What Steelers Will Need to Do to Return to the Playoffs

A healthy Ben Roethlisberger will certainly help, but the team will need more than that.


They’ve scattered by now, presumably, to wherever it is NFL players go when they aren’t participating in the second round of the playoffs.

The Steelers have done that already, we can assume, because they didn’t even qualify for the first round of the playoffs.

That’s the bottom line on 2019.

But their 8-8, out-of-the-money campaign may yet resonate.

Offensive tackle Zach Banner (the “No. 72 is eligible” guy) believes that it will, that what didn’t kill a team that was challenged to battle through injury, misfortune and its own shortcomings almost since the season began will only make the Steelers stronger.

“Through the thick and thin of things, whether things go as good as you want them to or as bad as you didn’t expect, you still grow, you still bond,” Banner observed before the Steelers vacated the South Side. “Some of the relationships that I’ve built with guys over this year can last forever. That’s kind of the bigger picture about this football thing. Even though it wasn’t the season that we wanted there were still some good things in getting better, personally and seeing other guys and as a team.

“I think that’s what you carry moving forward. I think that’s what carries you into the offseason, to work, to grind. The unfortunate thing about the NFL is that statistically, it’s impossible to have the same guys next year. That sucks, but with the guys that are coming back it’s something you look forward to because you all went through that together.”

In that respect, at least, the Steelers got what they wanted from 2019.

They had entered the season hoping for much more “Kumbaya” than “drama” for a change.

And the esprit de corps they had been seeking was indeed achieved.

But as it turns out that’s not nearly as significant a component for a Super Bowl contender as a quarterback the caliber of Ben Roethlisberger, a running back as game-changing as Le’Veon Bell and a wide receiver as lethal as Antonio Brown.

Live and learn, apparently.

There’s an expectation among Steelers, at least there was at season’s end, that Roethlisberger will return next season and bring with him the elixir.

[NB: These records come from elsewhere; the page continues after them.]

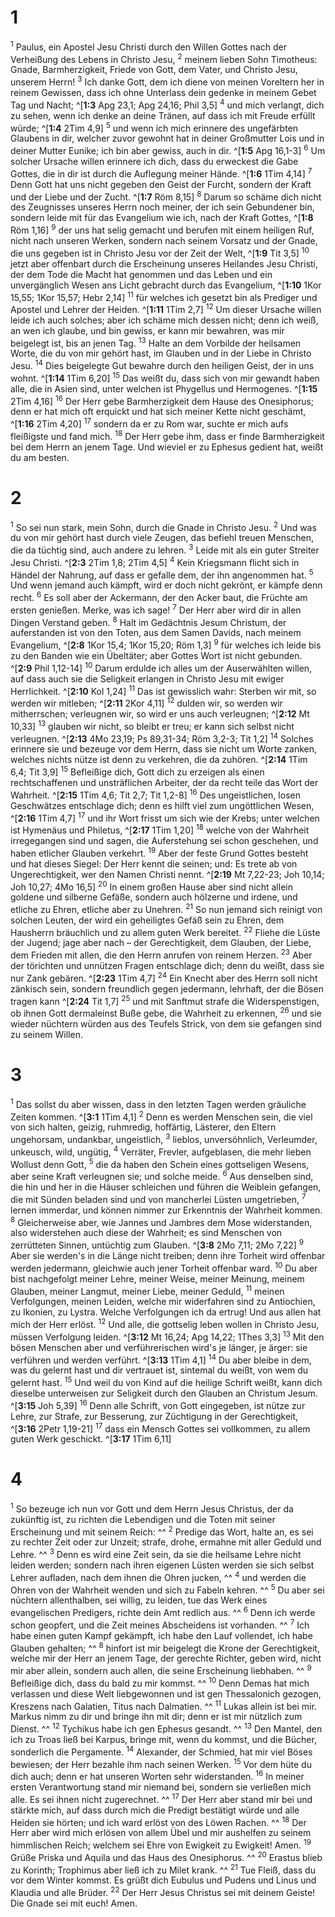 # 1
<sup class='bibleverse'>1</sup> Paulus, ein Apostel Jesu Christi durch den Willen Gottes nach der Verheißung des Lebens in Christo Jesu, <sup class='bibleverse'>2</sup> meinem lieben Sohn Timotheus: Gnade, Barmherzigkeit, Friede von Gott, dem Vater, und Christo Jesu, unserem Herrn! <sup class='bibleverse'>3</sup> Ich danke Gott, dem ich diene von meinen Voreltern her in reinem Gewissen, dass ich ohne Unterlass dein gedenke in meinem Gebet Tag und Nacht; ^[**1:3** Apg 23,1; Apg 24,16; Phil 3,5] <sup class='bibleverse'>4</sup> und mich verlangt, dich zu sehen, wenn ich denke an deine Tränen, auf dass ich mit Freude erfüllt würde; ^[**1:4** 2Tim 4,9] <sup class='bibleverse'>5</sup> und wenn ich mich erinnere des ungefärbten Glaubens in dir, welcher zuvor gewohnt hat in deiner Großmutter Lois und in deiner Mutter Eunike; ich bin aber gewiss, auch in dir. ^[**1:5** Apg 16,1-3] <sup class='bibleverse'>6</sup> Um solcher Ursache willen erinnere ich dich, dass du erweckest die Gabe Gottes, die in dir ist durch die Auflegung meiner Hände. ^[**1:6** 1Tim 4,14] <sup class='bibleverse'>7</sup> Denn Gott hat uns nicht gegeben den Geist der Furcht, sondern der Kraft und der Liebe und der Zucht. ^[**1:7** Röm 8,15] <sup class='bibleverse'>8</sup> Darum so schäme dich nicht des Zeugnisses unseres Herrn noch meiner, der ich sein Gebundener bin, sondern leide mit für das Evangelium wie ich, nach der Kraft Gottes, ^[**1:8** Röm 1,16] <sup class='bibleverse'>9</sup> der uns hat selig gemacht und berufen mit einem heiligen Ruf, nicht nach unseren Werken, sondern nach seinem Vorsatz und der Gnade, die uns gegeben ist in Christo Jesu vor der Zeit der Welt, ^[**1:9** Tit 3,5] <sup class='bibleverse'>10</sup> jetzt aber offenbart durch die Erscheinung unseres Heilandes Jesu Christi, der dem Tode die Macht hat genommen und das Leben und ein unvergänglich Wesen ans Licht gebracht durch das Evangelium, ^[**1:10** 1Kor 15,55; 1Kor 15,57; Hebr 2,14] <sup class='bibleverse'>11</sup> für welches ich gesetzt bin als Prediger und Apostel und Lehrer der Heiden. ^[**1:11** 1Tim 2,7] <sup class='bibleverse'>12</sup> Um dieser Ursache willen leide ich auch solches; aber ich schäme mich dessen nicht; denn ich weiß, an wen ich glaube, und bin gewiss, er kann mir bewahren, was mir beigelegt ist, bis an jenen Tag. <sup class='bibleverse'>13</sup> Halte an dem Vorbilde der heilsamen Worte, die du von mir gehört hast, im Glauben und in der Liebe in Christo Jesu. <sup class='bibleverse'>14</sup> Dies beigelegte Gut bewahre durch den heiligen Geist, der in uns wohnt. ^[**1:14** 1Tim 6,20] <sup class='bibleverse'>15</sup> Das weißt du, dass sich von mir gewandt haben alle, die in Asien sind, unter welchen ist Phygellus und Hermogenes. ^[**1:15** 2Tim 4,16] <sup class='bibleverse'>16</sup> Der Herr gebe Barmherzigkeit dem Hause des Onesiphorus; denn er hat mich oft erquickt und hat sich meiner Kette nicht geschämt, ^[**1:16** 2Tim 4,20] <sup class='bibleverse'>17</sup> sondern da er zu Rom war, suchte er mich aufs fleißigste und fand mich. <sup class='bibleverse'>18</sup> Der Herr gebe ihm, dass er finde Barmherzigkeit bei dem Herrn an jenem Tage. Und wieviel er zu Ephesus gedient hat, weißt du am besten.
           

# 2
<sup class='bibleverse'>1</sup> So sei nun stark, mein Sohn, durch die Gnade in Christo Jesu. <sup class='bibleverse'>2</sup> Und was du von mir gehört hast durch viele Zeugen, das befiehl treuen Menschen, die da tüchtig sind, auch andere zu lehren. <sup class='bibleverse'>3</sup> Leide mit als ein guter Streiter Jesu Christi. ^[**2:3** 2Tim 1,8; 2Tim 4,5] <sup class='bibleverse'>4</sup> Kein Kriegsmann flicht sich in Händel der Nahrung, auf dass er gefalle dem, der ihn angenommen hat. <sup class='bibleverse'>5</sup> Und wenn jemand auch kämpft, wird er doch nicht gekrönt, er kämpfe denn recht. <sup class='bibleverse'>6</sup> Es soll aber der Ackermann, der den Acker baut, die Früchte am ersten genießen. Merke, was ich sage! <sup class='bibleverse'>7</sup> Der Herr aber wird dir in allen Dingen Verstand geben. <sup class='bibleverse'>8</sup> Halt im Gedächtnis Jesum Christum, der auferstanden ist von den Toten, aus dem Samen Davids, nach meinem Evangelium, ^[**2:8** 1Kor 15,4; 1Kor 15,20; Röm 1,3] <sup class='bibleverse'>9</sup> für welches ich leide bis zu den Banden wie ein Übeltäter; aber Gottes Wort ist nicht gebunden. ^[**2:9** Phil 1,12-14] <sup class='bibleverse'>10</sup> Darum erdulde ich alles um der Auserwählten willen, auf dass auch sie die Seligkeit erlangen in Christo Jesu mit ewiger Herrlichkeit. ^[**2:10** Kol 1,24] <sup class='bibleverse'>11</sup> Das ist gewisslich wahr: Sterben wir mit, so werden wir mitleben; ^[**2:11** 2Kor 4,11] <sup class='bibleverse'>12</sup> dulden wir, so werden wir mitherrschen; verleugnen wir, so wird er uns auch verleugnen; ^[**2:12** Mt 10,33] <sup class='bibleverse'>13</sup> glauben wir nicht, so bleibt er treu; er kann sich selbst nicht verleugnen. ^[**2:13** 4Mo 23,19; Ps 89,31-34; Röm 3,2-3; Tit 1,2] <sup class='bibleverse'>14</sup> Solches erinnere sie und bezeuge vor dem Herrn, dass sie nicht um Worte zanken, welches nichts nütze ist denn zu verkehren, die da zuhören. ^[**2:14** 1Tim 6,4; Tit 3,9] <sup class='bibleverse'>15</sup> Befleißige dich, Gott dich zu erzeigen als einen rechtschaffenen und unsträflichen Arbeiter, der da recht teile das Wort der Wahrheit. ^[**2:15** 1Tim 4,6; Tit 2,7; Tit 1,2-8] <sup class='bibleverse'>16</sup> Des ungeistlichen, losen Geschwätzes entschlage dich; denn es hilft viel zum ungöttlichen Wesen, ^[**2:16** 1Tim 4,7] <sup class='bibleverse'>17</sup> und ihr Wort frisst um sich wie der Krebs; unter welchen ist Hymenäus und Philetus, ^[**2:17** 1Tim 1,20] <sup class='bibleverse'>18</sup> welche von der Wahrheit irregegangen sind und sagen, die Auferstehung sei schon geschehen, und haben etlicher Glauben verkehrt. <sup class='bibleverse'>19</sup> Aber der feste Grund Gottes besteht und hat dieses Siegel: Der Herr kennt die seinen; und: Es trete ab von Ungerechtigkeit, wer den Namen Christi nennt. ^[**2:19** Mt 7,22-23; Joh 10,14; Joh 10,27; 4Mo 16,5] <sup class='bibleverse'>20</sup> In einem großen Hause aber sind nicht allein goldene und silberne Gefäße, sondern auch hölzerne und irdene, und etliche zu Ehren, etliche aber zu Unehren. <sup class='bibleverse'>21</sup> So nun jemand sich reinigt von solchen Leuten, der wird ein geheiligtes Gefäß sein zu Ehren, dem Hausherrn bräuchlich und zu allem guten Werk bereitet. <sup class='bibleverse'>22</sup> Fliehe die Lüste der Jugend; jage aber nach – der Gerechtigkeit, dem Glauben, der Liebe, dem Frieden mit allen, die den Herrn anrufen von reinem Herzen. <sup class='bibleverse'>23</sup> Aber der törichten und unnützen Fragen entschlage dich; denn du weißt, dass sie nur Zank gebären. ^[**2:23** 1Tim 4,7] <sup class='bibleverse'>24</sup> Ein Knecht aber des Herrn soll nicht zänkisch sein, sondern freundlich gegen jedermann, lehrhaft, der die Bösen tragen kann ^[**2:24** Tit 1,7] <sup class='bibleverse'>25</sup> und mit Sanftmut strafe die Widerspenstigen, ob ihnen Gott dermaleinst Buße gebe, die Wahrheit zu erkennen, <sup class='bibleverse'>26</sup> und sie wieder nüchtern würden aus des Teufels Strick, von dem sie gefangen sind zu seinem Willen.
             

# 3
<sup class='bibleverse'>1</sup> Das sollst du aber wissen, dass in den letzten Tagen werden gräuliche Zeiten kommen. ^[**3:1** 1Tim 4,1] <sup class='bibleverse'>2</sup> Denn es werden Menschen sein, die viel von sich halten, geizig, ruhmredig, hoffärtig, Lästerer, den Eltern ungehorsam, undankbar, ungeistlich, <sup class='bibleverse'>3</sup> lieblos, unversöhnlich, Verleumder, unkeusch, wild, ungütig, <sup class='bibleverse'>4</sup> Verräter, Frevler, aufgeblasen, die mehr lieben Wollust denn Gott, <sup class='bibleverse'>5</sup> die da haben den Schein eines gottseligen Wesens, aber seine Kraft verleugnen sie; und solche meide. <sup class='bibleverse'>6</sup> Aus denselben sind, die hin und her in die Häuser schleichen und führen die Weiblein gefangen, die mit Sünden beladen sind und von mancherlei Lüsten umgetrieben, <sup class='bibleverse'>7</sup> lernen immerdar, und können nimmer zur Erkenntnis der Wahrheit kommen. <sup class='bibleverse'>8</sup> Gleicherweise aber, wie Jannes und Jambres dem Mose widerstanden, also widerstehen auch diese der Wahrheit; es sind Menschen von zerrütteten Sinnen, untüchtig zum Glauben. ^[**3:8** 2Mo 7,11; 2Mo 7,22] <sup class='bibleverse'>9</sup> Aber sie werden's in die Länge nicht treiben; denn ihre Torheit wird offenbar werden jedermann, gleichwie auch jener Torheit offenbar ward. <sup class='bibleverse'>10</sup> Du aber bist nachgefolgt meiner Lehre, meiner Weise, meiner Meinung, meinem Glauben, meiner Langmut, meiner Liebe, meiner Geduld, <sup class='bibleverse'>11</sup> meinen Verfolgungen, meinen Leiden, welche mir widerfahren sind zu Antiochien, zu Ikonien, zu Lystra. Welche Verfolgungen ich da ertrug! Und aus allen hat mich der Herr erlöst. <sup class='bibleverse'>12</sup> Und alle, die gottselig leben wollen in Christo Jesu, müssen Verfolgung leiden. ^[**3:12** Mt 16,24; Apg 14,22; 1Thes 3,3] <sup class='bibleverse'>13</sup> Mit den bösen Menschen aber und verführerischen wird's je länger, je ärger: sie verführen und werden verführt. ^[**3:13** 1Tim 4,1] <sup class='bibleverse'>14</sup> Du aber bleibe in dem, was du gelernt hast und dir vertrauet ist, sintemal du weißt, von wem du gelernt hast. <sup class='bibleverse'>15</sup> Und weil du von Kind auf die heilige Schrift weißt, kann dich dieselbe unterweisen zur Seligkeit durch den Glauben an Christum Jesum. ^[**3:15** Joh 5,39] <sup class='bibleverse'>16</sup> Denn alle Schrift, von Gott eingegeben, ist nütze zur Lehre, zur Strafe, zur Besserung, zur Züchtigung in der Gerechtigkeit, ^[**3:16** 2Petr 1,19-21] <sup class='bibleverse'>17</sup> dass ein Mensch Gottes sei vollkommen, zu allem guten Werk geschickt. ^[**3:17** 1Tim 6,11] 
      

# 4
<sup class='bibleverse'>1</sup> So bezeuge ich nun vor Gott und dem Herrn Jesus Christus, der da zukünftig ist, zu richten die Lebendigen und die Toten mit seiner Erscheinung und mit seinem Reich: ^^ <sup class='bibleverse'>2</sup> Predige das Wort, halte an, es sei zu rechter Zeit oder zur Unzeit; strafe, drohe, ermahne mit aller Geduld und Lehre. ^^ <sup class='bibleverse'>3</sup> Denn es wird eine Zeit sein, da sie die heilsame Lehre nicht leiden werden; sondern nach ihren eigenen Lüsten werden sie sich selbst Lehrer aufladen, nach dem ihnen die Ohren jucken, ^^ <sup class='bibleverse'>4</sup> und werden die Ohren von der Wahrheit wenden und sich zu Fabeln kehren. ^^ <sup class='bibleverse'>5</sup> Du aber sei nüchtern allenthalben, sei willig, zu leiden, tue das Werk eines evangelischen Predigers, richte dein Amt redlich aus. ^^ <sup class='bibleverse'>6</sup> Denn ich werde schon geopfert, und die Zeit meines Abscheidens ist vorhanden. ^^ <sup class='bibleverse'>7</sup> Ich habe einen guten Kampf gekämpft, ich habe den Lauf vollendet, ich habe Glauben gehalten; ^^ <sup class='bibleverse'>8</sup> hinfort ist mir beigelegt die Krone der Gerechtigkeit, welche mir der Herr an jenem Tage, der gerechte Richter, geben wird, nicht mir aber allein, sondern auch allen, die seine Erscheinung liebhaben. ^^ <sup class='bibleverse'>9</sup> Befleißige dich, dass du bald zu mir kommst. ^^ <sup class='bibleverse'>10</sup> Denn Demas hat mich verlassen und diese Welt liebgewonnen und ist gen Thessalonich gezogen, Kreszens nach Galatien, Titus nach Dalmatien. ^^ <sup class='bibleverse'>11</sup> Lukas allein ist bei mir. Markus nimm zu dir und bringe ihn mit dir; denn er ist mir nützlich zum Dienst. ^^ <sup class='bibleverse'>12</sup> Tychikus habe ich gen Ephesus gesandt. ^^ <sup class='bibleverse'>13</sup> Den Mantel, den ich zu Troas ließ bei Karpus, bringe mit, wenn du kommst, und die Bücher, sonderlich die Pergamente. <sup class='bibleverse'>14</sup> Alexander, der Schmied, hat mir viel Böses bewiesen; der Herr bezahle ihm nach seinen Werken. <sup class='bibleverse'>15</sup> Vor dem hüte du dich auch; denn er hat unseren Worten sehr widerstanden. <sup class='bibleverse'>16</sup> In meiner ersten Verantwortung stand mir niemand bei, sondern sie verließen mich alle. Es sei ihnen nicht zugerechnet. ^^ <sup class='bibleverse'>17</sup> Der Herr aber stand mir bei und stärkte mich, auf dass durch mich die Predigt bestätigt würde und alle Heiden sie hörten; und ich ward erlöst von des Löwen Rachen. ^^ <sup class='bibleverse'>18</sup> Der Herr aber wird mich erlösen von allem Übel und mir aushelfen zu seinem himmlischen Reich; welchem sei Ehre von Ewigkeit zu Ewigkeit! Amen. <sup class='bibleverse'>19</sup> Grüße Priska und Aquila und das Haus des Onesiphorus. ^^ <sup class='bibleverse'>20</sup> Erastus blieb zu Korinth; Trophimus aber ließ ich zu Milet krank. ^^ <sup class='bibleverse'>21</sup> Tue Fleiß, dass du vor dem Winter kommst. Es grüßt dich Eubulus und Pudens und Linus und Klaudia und alle Brüder. <sup class='bibleverse'>22</sup> Der Herr Jesus Christus sei mit deinem Geiste! Die Gnade sei mit euch! Amen.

“This team, with Ben, I like it,” cornerback Joe Haden maintained.

There would be a lot to like if Big Ben bounces back. But what shouldn’t be lost or confused amid all the all-for-one bonding the Steelers experienced collectively and all the growth they witnessed on defense are the shortcomings betrayed on the way to 8-8.

They’re going to need a lot better from the rest of the offense, from the running backs, the tight ends, the wide receivers, even the once-mighty offensive line.

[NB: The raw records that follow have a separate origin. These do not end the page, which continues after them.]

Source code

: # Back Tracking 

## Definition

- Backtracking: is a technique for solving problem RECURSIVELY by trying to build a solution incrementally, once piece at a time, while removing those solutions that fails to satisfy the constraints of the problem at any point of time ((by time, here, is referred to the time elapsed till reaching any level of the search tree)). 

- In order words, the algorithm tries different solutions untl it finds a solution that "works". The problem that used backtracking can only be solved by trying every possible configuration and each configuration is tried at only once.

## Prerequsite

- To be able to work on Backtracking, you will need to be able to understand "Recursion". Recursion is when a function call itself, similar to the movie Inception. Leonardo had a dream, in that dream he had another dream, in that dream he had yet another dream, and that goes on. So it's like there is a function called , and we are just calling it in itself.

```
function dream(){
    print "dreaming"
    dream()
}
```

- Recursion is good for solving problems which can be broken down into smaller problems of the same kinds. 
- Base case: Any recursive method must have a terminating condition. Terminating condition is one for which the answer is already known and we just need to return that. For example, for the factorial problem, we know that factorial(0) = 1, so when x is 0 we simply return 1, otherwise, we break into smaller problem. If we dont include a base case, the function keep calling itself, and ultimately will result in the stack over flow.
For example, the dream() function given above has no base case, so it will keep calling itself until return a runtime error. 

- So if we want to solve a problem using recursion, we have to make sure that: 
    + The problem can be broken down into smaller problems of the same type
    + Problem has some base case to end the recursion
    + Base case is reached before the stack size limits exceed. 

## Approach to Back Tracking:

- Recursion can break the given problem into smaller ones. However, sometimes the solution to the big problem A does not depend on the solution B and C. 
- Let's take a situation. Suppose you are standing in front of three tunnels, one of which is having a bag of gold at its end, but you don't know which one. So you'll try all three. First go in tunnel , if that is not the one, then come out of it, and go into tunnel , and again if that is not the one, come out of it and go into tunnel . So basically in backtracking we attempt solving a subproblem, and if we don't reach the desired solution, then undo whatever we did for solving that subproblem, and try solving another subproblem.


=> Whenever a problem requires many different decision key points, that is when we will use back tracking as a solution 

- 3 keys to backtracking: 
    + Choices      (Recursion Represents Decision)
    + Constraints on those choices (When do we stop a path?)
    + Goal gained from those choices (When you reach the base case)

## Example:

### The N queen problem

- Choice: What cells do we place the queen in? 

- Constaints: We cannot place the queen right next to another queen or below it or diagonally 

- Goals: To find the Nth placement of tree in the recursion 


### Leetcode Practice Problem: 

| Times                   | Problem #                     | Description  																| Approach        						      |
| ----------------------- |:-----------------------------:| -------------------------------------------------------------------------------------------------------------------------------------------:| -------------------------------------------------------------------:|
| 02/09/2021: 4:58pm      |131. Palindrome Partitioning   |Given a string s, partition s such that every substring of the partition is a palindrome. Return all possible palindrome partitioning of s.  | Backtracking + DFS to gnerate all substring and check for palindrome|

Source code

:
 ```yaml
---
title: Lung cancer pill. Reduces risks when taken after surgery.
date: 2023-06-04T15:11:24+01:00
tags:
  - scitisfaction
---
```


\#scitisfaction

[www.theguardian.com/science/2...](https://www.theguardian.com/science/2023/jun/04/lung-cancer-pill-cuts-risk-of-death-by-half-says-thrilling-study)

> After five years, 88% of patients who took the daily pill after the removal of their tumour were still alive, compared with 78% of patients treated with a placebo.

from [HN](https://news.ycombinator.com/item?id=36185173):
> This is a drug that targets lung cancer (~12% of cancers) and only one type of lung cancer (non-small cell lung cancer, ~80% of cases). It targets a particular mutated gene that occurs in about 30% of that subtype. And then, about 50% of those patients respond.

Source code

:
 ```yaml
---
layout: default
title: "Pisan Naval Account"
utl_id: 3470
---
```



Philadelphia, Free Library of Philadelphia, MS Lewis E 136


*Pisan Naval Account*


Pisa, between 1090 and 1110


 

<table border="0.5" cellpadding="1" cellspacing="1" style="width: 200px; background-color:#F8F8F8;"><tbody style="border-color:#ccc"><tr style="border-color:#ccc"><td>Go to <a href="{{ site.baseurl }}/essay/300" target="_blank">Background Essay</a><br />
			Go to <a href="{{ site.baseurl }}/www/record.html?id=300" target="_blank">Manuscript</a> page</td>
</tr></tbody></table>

Roethlisberger can help make all of those positions better, but even he can only do so much. He’ll also be 38 in March and coming off surgery on his throwing arm.

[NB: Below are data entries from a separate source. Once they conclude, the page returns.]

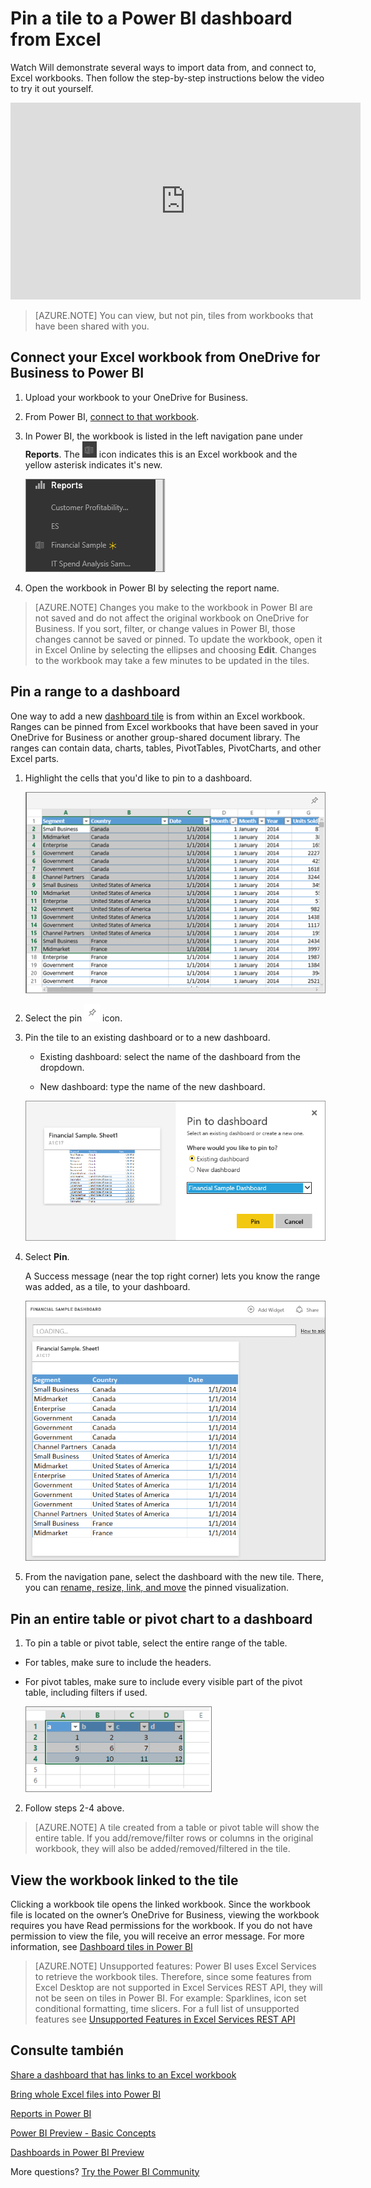 <properties
   pageTitle="Pin a tile to a Power BI dashboard from Excel"
   description="Pin a tile to a Power BI dashboard from Excel on OneDrive for Business. Pin ranges, charts, tables"
   services="powerbi"
   documentationCenter=""
   authors="mihart"
   manager="mblythe"
   backup=""
   editor=""
   tags=""
   featuredVideoId="l8JoB7w0zJA"
   qualityFocus="no"
   qualityDate=""/>

<tags
   ms.service="powerbi"
   ms.devlang="NA"
   ms.topic="article"
   ms.tgt_pltfrm="NA"
   ms.workload="powerbi"
   ms.date="08/25/2016"
   ms.author="mihart"/>

# Pin a tile to a Power BI dashboard from Excel

Watch Will demonstrate several ways to import data from, and connect to, Excel workbooks. Then follow the step-by-step instructions below the video to try it out yourself.

<iframe width="560" height="315" src="https://www.youtube.com/embed/l8JoB7w0zJA" frameborder="0" allowfullscreen></iframe>

>[AZURE.NOTE]  You can view, but not pin, tiles from workbooks that have been shared with you.

## Connect your Excel workbook from OneDrive for Business to Power BI

1.  Upload your workbook to your OneDrive for Business.

2. From Power BI, <bpt id="p1">[</bpt>connect to that workbook<ept id="p1">](powerbi-bring-in-whole-excel-files.md)</ept>.

3.  In Power BI, the workbook is listed in the left navigation pane under <bpt id="p1">**</bpt>Reports<ept id="p1">**</ept>. The <ph id="ph1">![](media/powerbi-service-pin-a-tile-to-a-dashboard-from-excel/PBI_workbookIcon.png)</ph> icon indicates this is an Excel workbook and the yellow asterisk indicates it's new.

    ![](media/powerbi-service-pin-a-tile-to-a-dashboard-from-excel/PBI_pinnedFromExcel.png)

4.  Open the workbook in Power BI by selecting the report name.

>[AZURE.NOTE]  Changes you make to the workbook in Power BI are not saved and do not affect the original workbook on OneDrive for Business. If you sort, filter, or change values in Power BI, those changes cannot be saved or pinned. To update the workbook, open it in Excel Online by selecting the ellipses and choosing <bpt id="p1">**</bpt>Edit<ept id="p1">**</ept>. Changes to the workbook may take a few minutes to be updated in the tiles.     


## Pin a range to a dashboard
One way to add a new <bpt id="p1">[</bpt>dashboard tile<ept id="p1">](powerbi-service-dashboard-tiles.md)</ept> is from within an Excel workbook. Ranges can be pinned from Excel workbooks that have been saved in your OneDrive for Business or another group-shared document library. The ranges can contain data, charts, tables, PivotTables, PivotCharts, and other Excel parts.

1. Highlight the cells that you'd like to pin to a dashboard.

    ![](media/powerbi-service-pin-a-tile-to-a-dashboard-from-excel/PBI_selectRange.png)

2.  Select the pin <ph id="ph1">![](media/powerbi-service-pin-a-tile-to-a-dashboard-from-a-report/PBI_PinTile_Small.png)</ph> icon. 

3.  Pin the tile to an existing dashboard or to a new dashboard. 

    -   Existing dashboard: select the name of the dashboard from the dropdown.

    -   New dashboard: type the name of the new dashboard.

    ![](media/powerbi-service-pin-a-tile-to-a-dashboard-from-excel/PBI_dashDialog1.png)

3.  Select <bpt id="p1">**</bpt>Pin<ept id="p1">**</ept>.

    A Success message (near the top right corner) lets you know the range was added, as a tile, to your dashboard.

    ![](media/powerbi-service-pin-a-tile-to-a-dashboard-from-excel/PBI_pinnedToDash1.png)

4.  From the navigation pane, select the dashboard with the new tile. There, you can <bpt id="p1">[</bpt>rename, resize, link, and move<ept id="p1">](powerbi-service-edit-a-tile-in-a-dashboard.md)</ept> the pinned visualization.

## Pin an entire table or pivot chart to a dashboard

1.  To pin a table or pivot table, select the entire range of the table.

  - For tables, make sure to include the headers.

  - For pivot tables, make sure to include every visible part of the pivot table, including filters if used.

    ![](media/powerbi-service-pin-a-tile-to-a-dashboard-from-excel/PBI_selectTable.png)

2. Follow steps 2-4 above.

>[AZURE.NOTE] A tile created from a table or pivot table will show the entire table.  If you add/remove/filter rows or columns in the original workbook, they will also be added/removed/filtered in the tile.

## View the workbook linked to the tile

Clicking a workbook tile opens the linked workbook. Since the workbook file is located on the owner’s OneDrive for Business, viewing the workbook requires you have Read permissions for the workbook. If you do not have permission to view the file, you will receive an error message. For more information, see <bpt id="p1">[</bpt>Dashboard tiles in Power BI<ept id="p1">](powerbi-service-dashboard-tiles.md)</ept>

>[AZURE.NOTE] Unsupported features: Power BI uses Excel Services to retrieve the workbook tiles. Therefore, since some features from Excel Desktop are not supported in Excel Services REST API, they will not be seen on tiles in Power BI. For example: Sparklines, icon set conditional formatting, time slicers. For a full list of unsupported features see <bpt id="p1">[</bpt>Unsupported Features in Excel Services REST API<ept id="p1">](http://msdn.microsoft.com/library/office/ff394477.aspx)</ept>


## Consulte también

[Share a dashboard that has links to an Excel workbook](powerbi-service-share-dashboard-that-links-to-excel.md)

[Bring whole Excel files into Power BI](powerbi-bring-in-whole-excel-files.md)

[Reports in Power BI](powerbi-service-reports.md)

[Power BI Preview - Basic Concepts](powerbi-service-basic-concepts.md)

[Dashboards in Power BI Preview](powerbi-service-dashboards.md)

More questions? [Try the Power BI Community](http://community.powerbi.com/)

Which brings us back to the “Kumbaya vs. drama” question.

The Steelers experienced massive growth on defense, but they also benefitted from the presence of three All-Pros.

The offense didn’t have any of those, the price the Steelers paid for removing drama queens from the equation, and struggled mightily as a result.

Finding the middle ground between talent and togetherness might be a worthwhile objective while taking the initial steps toward 2020.